"With these new fixed-rate products we are effectively dropping rates by 70 basis points across the board"
Fleet Mortgages has announced rate cuts across all five and seven-year fixed-rate mortgages at both 65% and 75% LTV.
For standard and limited company products, a 65% LTV five-year fix is now priced at 5.69% (from 6.39%) and the 75% LTV rate is 5.79% (from 6.49%).
Fleet’s 75% LTV five-year fix green mortgage product - available on properties with an EPC rating of C and above – is down from 6.39% to 5.69% and the 75% LTV seven-year fix has dropped from 6.53% to 5.83%.
For HMO and multi-unit block products, five-year fixed rates have reduced by 70bps to 5.83% at 65% LTV and 5.93% at 75% LTV. The 75% LTV five-year green mortgage product is now available at 5.83% and the seven-year fix at 5.93%.
Fleet has also changed its revert rate for all fixed-rate products after the end of the special rate to Bank Base Rate plus 3%. Formerly this was BBR plus 5% for standard and limited company products, and BBR plus 5.25% for HMO/multi-unit blocks.
The lender is also withdrawing its 80% LTV products, with completion fees moved to 2% for all products, and booking fees now at £199 for fixed rates.
Fleet’s range of trackers remain unchanged with 75% LTV products for both standard and limited company available at a rate of BBR plus 1.75% while the HMO/multi-unit block tracker is available at BBR plus 2%.
The recently launched 75% LTV green mortgage tracker products are also still available.

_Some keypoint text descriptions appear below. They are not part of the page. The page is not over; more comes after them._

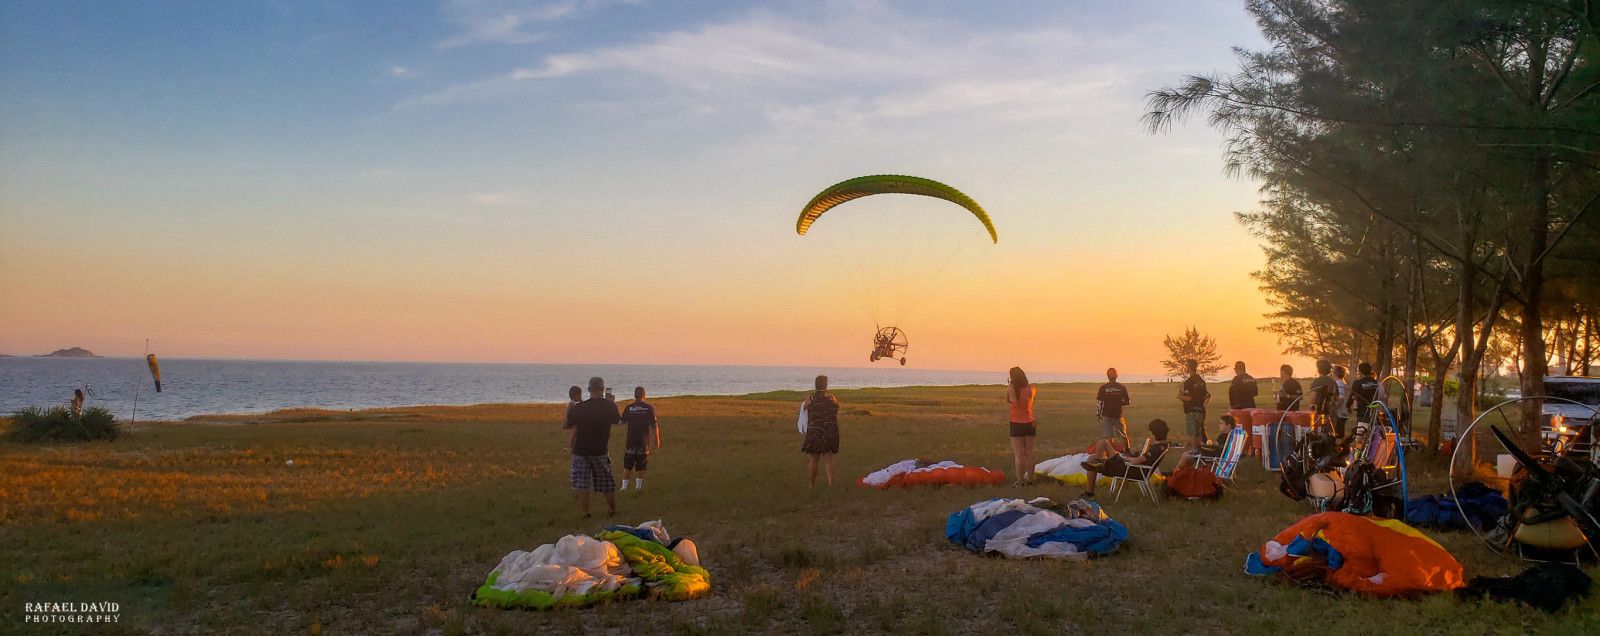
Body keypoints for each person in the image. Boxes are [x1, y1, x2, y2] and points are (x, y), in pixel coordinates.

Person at [566, 377, 621, 518]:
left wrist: (569, 410)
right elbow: (616, 420)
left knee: (582, 483)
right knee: (606, 481)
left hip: (580, 450)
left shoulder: (580, 407)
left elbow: (568, 423)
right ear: (603, 390)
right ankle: (612, 510)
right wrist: (612, 403)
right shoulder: (609, 406)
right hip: (600, 450)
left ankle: (585, 512)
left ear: (589, 390)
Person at [1081, 418, 1171, 498]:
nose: (1150, 434)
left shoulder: (1155, 449)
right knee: (1095, 453)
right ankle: (1097, 465)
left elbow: (1136, 461)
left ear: (1154, 433)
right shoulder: (1161, 446)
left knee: (1098, 450)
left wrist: (1125, 458)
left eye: (1150, 432)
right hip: (1132, 468)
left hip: (1130, 469)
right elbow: (1142, 459)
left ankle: (1095, 472)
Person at [801, 375, 840, 486]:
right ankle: (831, 484)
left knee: (814, 459)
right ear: (826, 385)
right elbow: (836, 409)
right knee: (828, 459)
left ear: (816, 384)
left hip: (815, 431)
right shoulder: (832, 398)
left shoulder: (810, 398)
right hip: (830, 431)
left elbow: (803, 411)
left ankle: (811, 484)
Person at [618, 386, 659, 492]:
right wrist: (657, 439)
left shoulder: (629, 407)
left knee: (628, 464)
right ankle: (638, 487)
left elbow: (622, 422)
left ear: (634, 395)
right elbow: (654, 425)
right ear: (644, 395)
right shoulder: (649, 408)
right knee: (641, 465)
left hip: (630, 441)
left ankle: (624, 487)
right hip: (643, 441)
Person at [1006, 367, 1038, 486]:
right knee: (1029, 453)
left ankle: (1020, 481)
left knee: (1019, 455)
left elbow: (1013, 401)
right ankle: (1030, 479)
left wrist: (1011, 385)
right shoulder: (1031, 388)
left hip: (1016, 424)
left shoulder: (1012, 388)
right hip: (1030, 423)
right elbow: (1030, 402)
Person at [1095, 368, 1131, 451]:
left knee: (1109, 437)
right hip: (1118, 415)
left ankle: (1112, 454)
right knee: (1123, 435)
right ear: (1117, 376)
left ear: (1107, 376)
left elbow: (1099, 402)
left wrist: (1098, 414)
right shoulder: (1122, 387)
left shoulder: (1103, 388)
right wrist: (1118, 404)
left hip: (1106, 415)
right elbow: (1127, 401)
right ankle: (1127, 451)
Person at [1178, 359, 1210, 448]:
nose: (1185, 368)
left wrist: (1180, 396)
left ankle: (1193, 451)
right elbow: (1207, 396)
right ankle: (1200, 451)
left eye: (1186, 366)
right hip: (1199, 410)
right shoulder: (1201, 381)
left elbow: (1188, 398)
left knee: (1192, 433)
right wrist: (1203, 406)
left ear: (1189, 367)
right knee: (1198, 432)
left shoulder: (1188, 382)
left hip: (1190, 411)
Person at [1308, 359, 1338, 435]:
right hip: (1331, 413)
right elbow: (1336, 399)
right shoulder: (1333, 382)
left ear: (1318, 369)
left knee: (1317, 434)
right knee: (1331, 435)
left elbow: (1312, 399)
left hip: (1319, 413)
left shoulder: (1317, 381)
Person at [1333, 365, 1351, 437]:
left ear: (1335, 373)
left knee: (1338, 435)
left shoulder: (1338, 383)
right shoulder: (1344, 382)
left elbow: (1341, 398)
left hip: (1340, 413)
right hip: (1343, 412)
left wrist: (1334, 408)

They come with a 10-basis points reduction off Fleet’s core Trackers with both standard and limited company offered at BBR plus 1.65%, and HMO/multi-unit block offered at BBR plus 1.9%.
Steve Cox, chief commercial officer at Fleet Mortgages, commented: “With these new fixed-rate products we are effectively dropping rates by 70 basis points across the board, and now have a range of five and seven-year fixes with prices all below 6%, some by a considerable margin.

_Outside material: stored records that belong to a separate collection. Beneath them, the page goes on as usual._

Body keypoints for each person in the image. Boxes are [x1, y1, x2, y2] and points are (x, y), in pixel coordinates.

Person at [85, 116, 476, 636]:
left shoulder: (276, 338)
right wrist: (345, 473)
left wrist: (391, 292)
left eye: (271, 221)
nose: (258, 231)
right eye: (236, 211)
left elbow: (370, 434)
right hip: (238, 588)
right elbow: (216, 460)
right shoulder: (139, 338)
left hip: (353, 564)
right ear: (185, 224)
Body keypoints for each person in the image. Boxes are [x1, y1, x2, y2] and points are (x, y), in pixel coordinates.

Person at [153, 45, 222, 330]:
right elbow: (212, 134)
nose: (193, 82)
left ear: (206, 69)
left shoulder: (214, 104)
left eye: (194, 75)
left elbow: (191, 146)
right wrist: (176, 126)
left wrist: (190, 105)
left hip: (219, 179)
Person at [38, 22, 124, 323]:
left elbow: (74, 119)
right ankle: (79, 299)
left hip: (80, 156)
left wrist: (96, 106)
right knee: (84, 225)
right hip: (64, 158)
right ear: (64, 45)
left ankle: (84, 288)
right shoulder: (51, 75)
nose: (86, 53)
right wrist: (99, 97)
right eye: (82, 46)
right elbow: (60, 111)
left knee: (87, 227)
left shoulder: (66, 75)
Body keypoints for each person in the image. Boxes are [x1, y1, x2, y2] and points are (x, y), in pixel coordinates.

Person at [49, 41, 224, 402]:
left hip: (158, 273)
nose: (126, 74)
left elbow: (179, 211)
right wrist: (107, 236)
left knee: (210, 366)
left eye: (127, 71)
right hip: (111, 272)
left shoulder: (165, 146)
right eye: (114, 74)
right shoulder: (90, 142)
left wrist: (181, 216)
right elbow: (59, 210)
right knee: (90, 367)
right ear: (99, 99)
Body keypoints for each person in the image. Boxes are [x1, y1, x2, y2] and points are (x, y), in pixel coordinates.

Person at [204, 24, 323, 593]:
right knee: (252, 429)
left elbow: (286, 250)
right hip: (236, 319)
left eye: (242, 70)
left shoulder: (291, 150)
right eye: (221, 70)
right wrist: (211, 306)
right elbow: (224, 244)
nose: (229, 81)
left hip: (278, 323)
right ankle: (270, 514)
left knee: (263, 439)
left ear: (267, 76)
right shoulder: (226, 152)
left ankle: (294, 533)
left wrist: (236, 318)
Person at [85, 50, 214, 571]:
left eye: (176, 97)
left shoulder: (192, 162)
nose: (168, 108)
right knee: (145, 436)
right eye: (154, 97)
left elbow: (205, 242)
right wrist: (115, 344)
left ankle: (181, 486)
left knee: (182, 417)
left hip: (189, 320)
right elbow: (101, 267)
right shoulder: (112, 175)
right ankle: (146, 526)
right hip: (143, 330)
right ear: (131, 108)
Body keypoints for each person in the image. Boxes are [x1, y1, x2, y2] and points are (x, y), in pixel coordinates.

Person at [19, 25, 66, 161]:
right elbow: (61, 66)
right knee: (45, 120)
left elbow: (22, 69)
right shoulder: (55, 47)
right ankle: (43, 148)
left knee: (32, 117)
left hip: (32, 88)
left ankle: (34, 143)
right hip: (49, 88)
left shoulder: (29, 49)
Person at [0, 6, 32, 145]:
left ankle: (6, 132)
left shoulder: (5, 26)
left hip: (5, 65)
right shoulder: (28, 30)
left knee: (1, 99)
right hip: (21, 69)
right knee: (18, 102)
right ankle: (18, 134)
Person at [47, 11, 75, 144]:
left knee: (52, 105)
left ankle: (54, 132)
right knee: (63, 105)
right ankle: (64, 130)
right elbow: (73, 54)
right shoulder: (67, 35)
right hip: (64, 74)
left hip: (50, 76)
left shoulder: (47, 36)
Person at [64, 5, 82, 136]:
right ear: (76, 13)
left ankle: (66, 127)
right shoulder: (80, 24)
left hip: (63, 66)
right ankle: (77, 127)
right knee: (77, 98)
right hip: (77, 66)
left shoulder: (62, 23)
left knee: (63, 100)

“In recent weeks, we’ve seen a degree of stability return to the markets which means lenders like ourselves can be much clearer about our ability to fund longer-term fixes, which has translated into these significant price cuts.
“At the same time, we’ve also made the decision to withdraw our 80% LTV products – we acknowledge it is difficult to secure higher LTV mortgages at present because of the current rental stress rate environment, but will continue to review our options in this area if we feel there is a demand for such products.

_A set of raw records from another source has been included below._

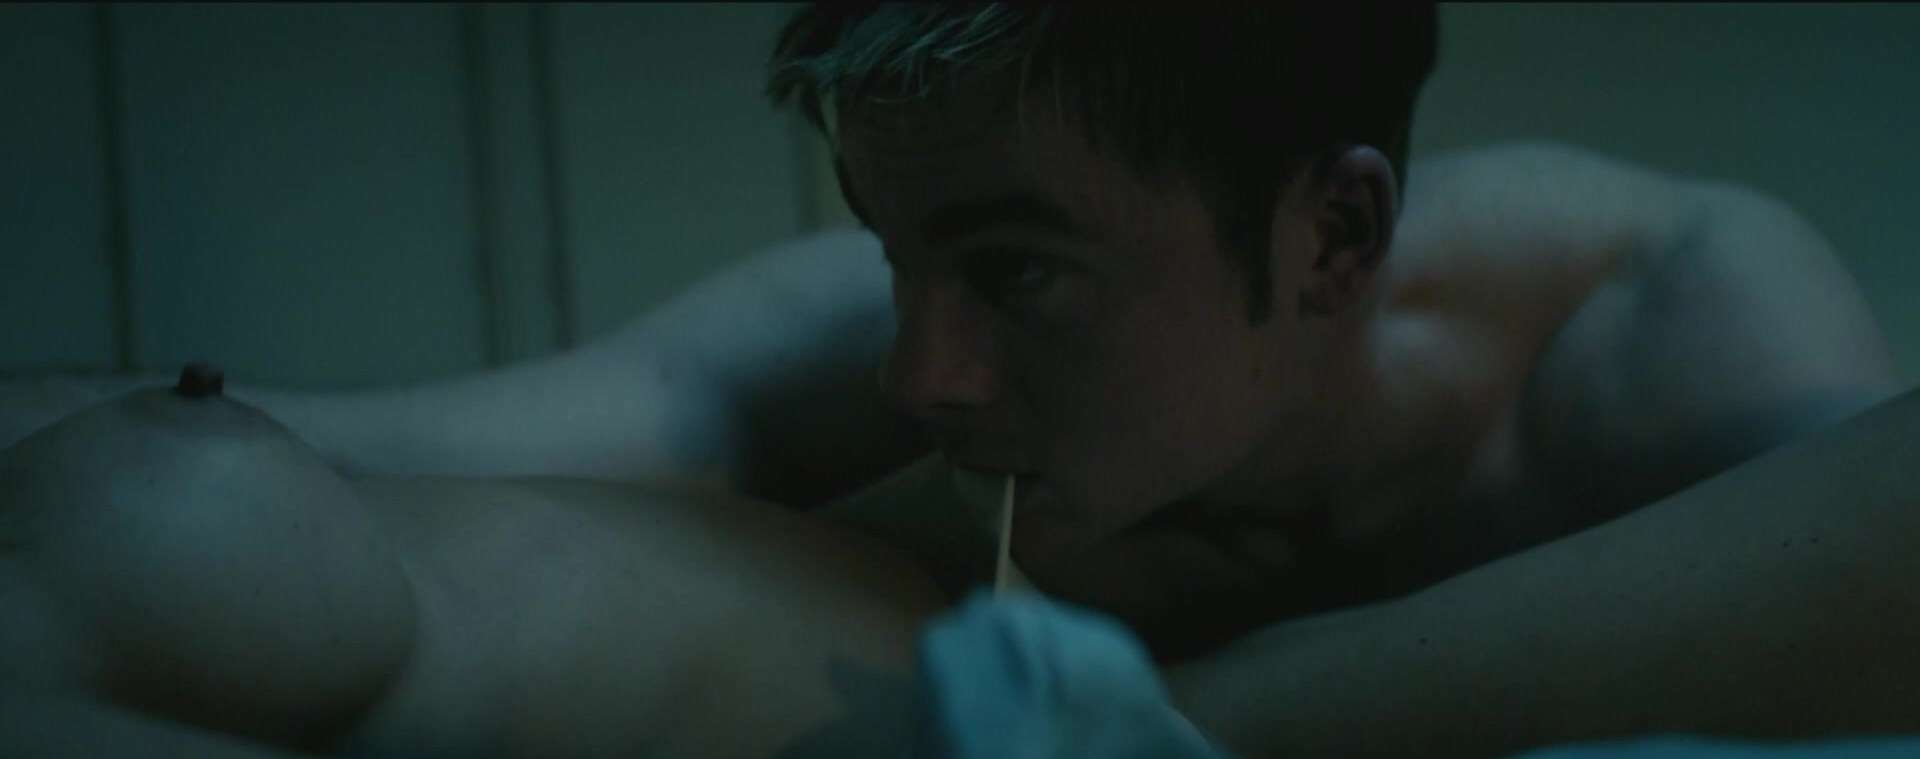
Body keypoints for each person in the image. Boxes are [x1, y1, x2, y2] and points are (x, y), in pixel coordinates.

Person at [3, 3, 1917, 757]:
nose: (920, 371)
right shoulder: (959, 315)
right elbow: (518, 419)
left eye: (1014, 274)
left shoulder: (1689, 332)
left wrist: (1180, 723)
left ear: (1337, 241)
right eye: (894, 253)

“We’ve also simplified the range in terms of completion fees, shifting all to 2% which we believe is still competitive and inching our fixed-rate booking fees up to £199 after not changing these for the last eight years.
“Overall, we are very pleased to be able to cut rates across our entire fixed-rate product offering and coupled with our unchanged tracker range, believe we have a very strong proposition to support advisers and their landlord borrower clients.”